→ **WHAT IS EXPECTED**
Print the listing below without changes, starting with the line that contains "Count the number of slices in the pie." and continuing through the end of the listing. Leave the pictures out.

→ **RECORD EXTRACTS**

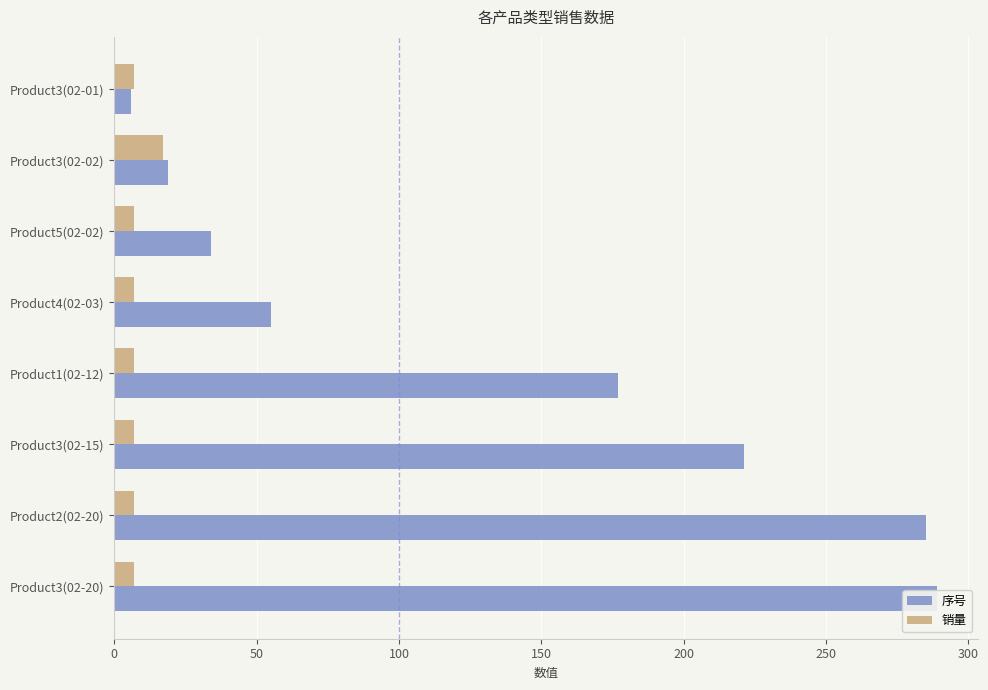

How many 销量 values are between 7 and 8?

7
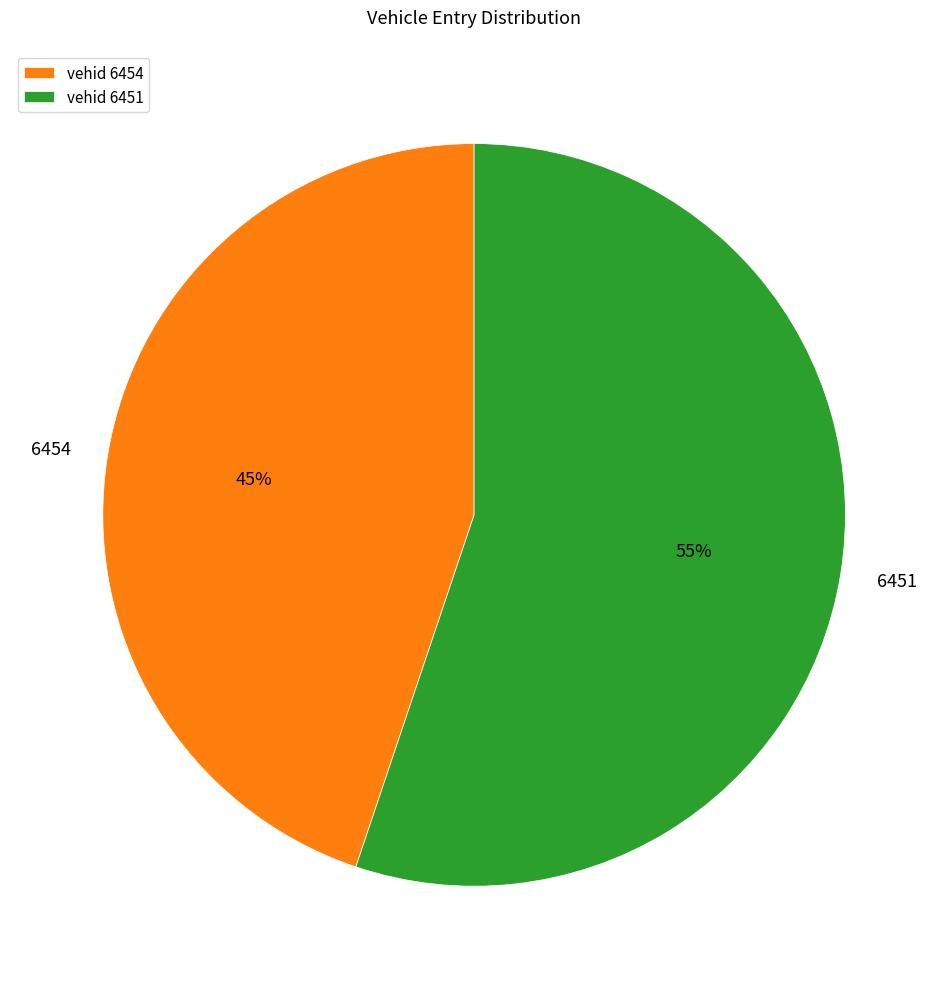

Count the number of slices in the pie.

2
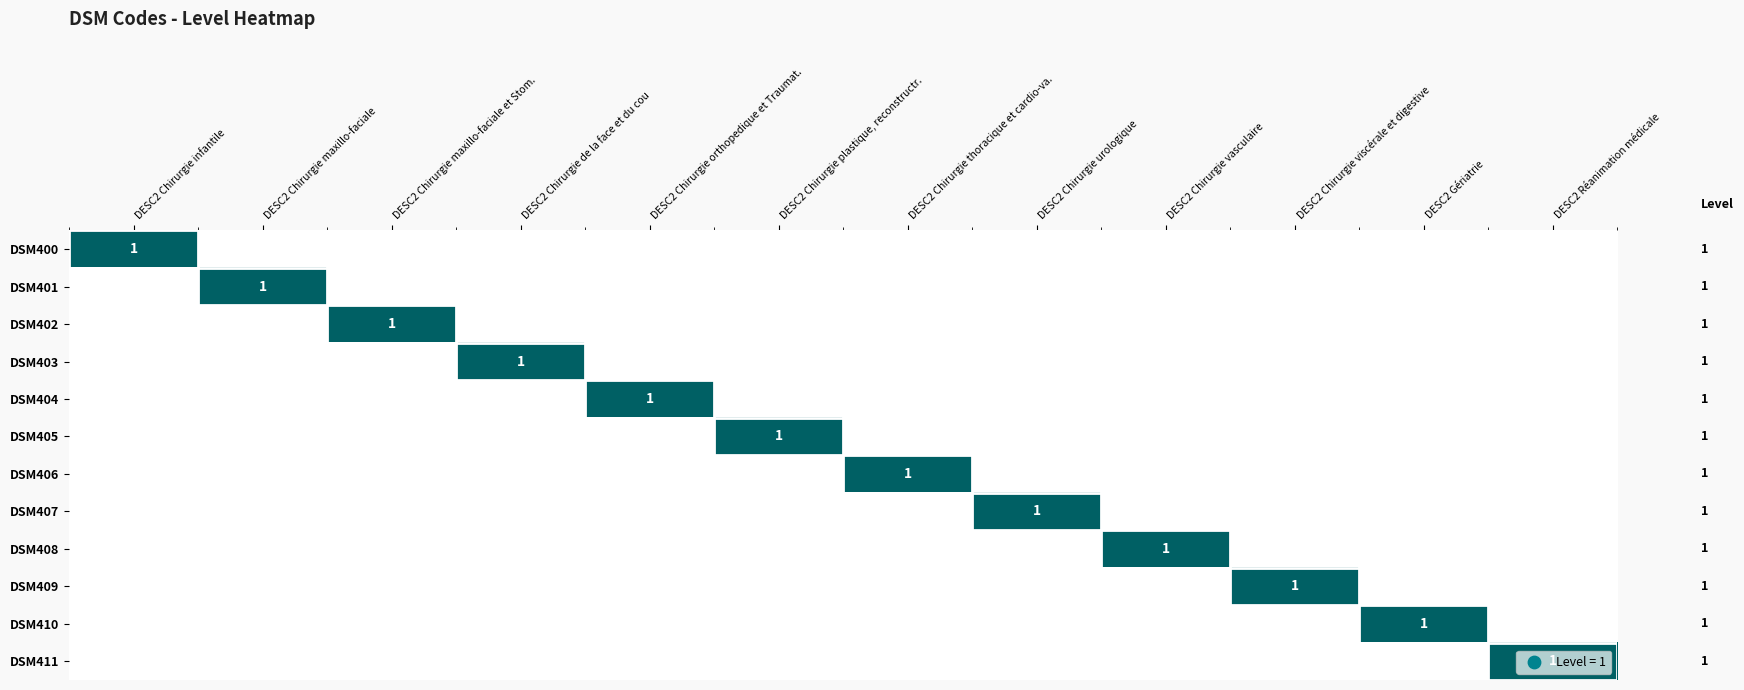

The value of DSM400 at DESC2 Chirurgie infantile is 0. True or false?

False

→ **RESPONSE**
Count the number of slices in the pie.

2

The value of DSM400 at DESC2 Chirurgie infantile is 0. True or false?

False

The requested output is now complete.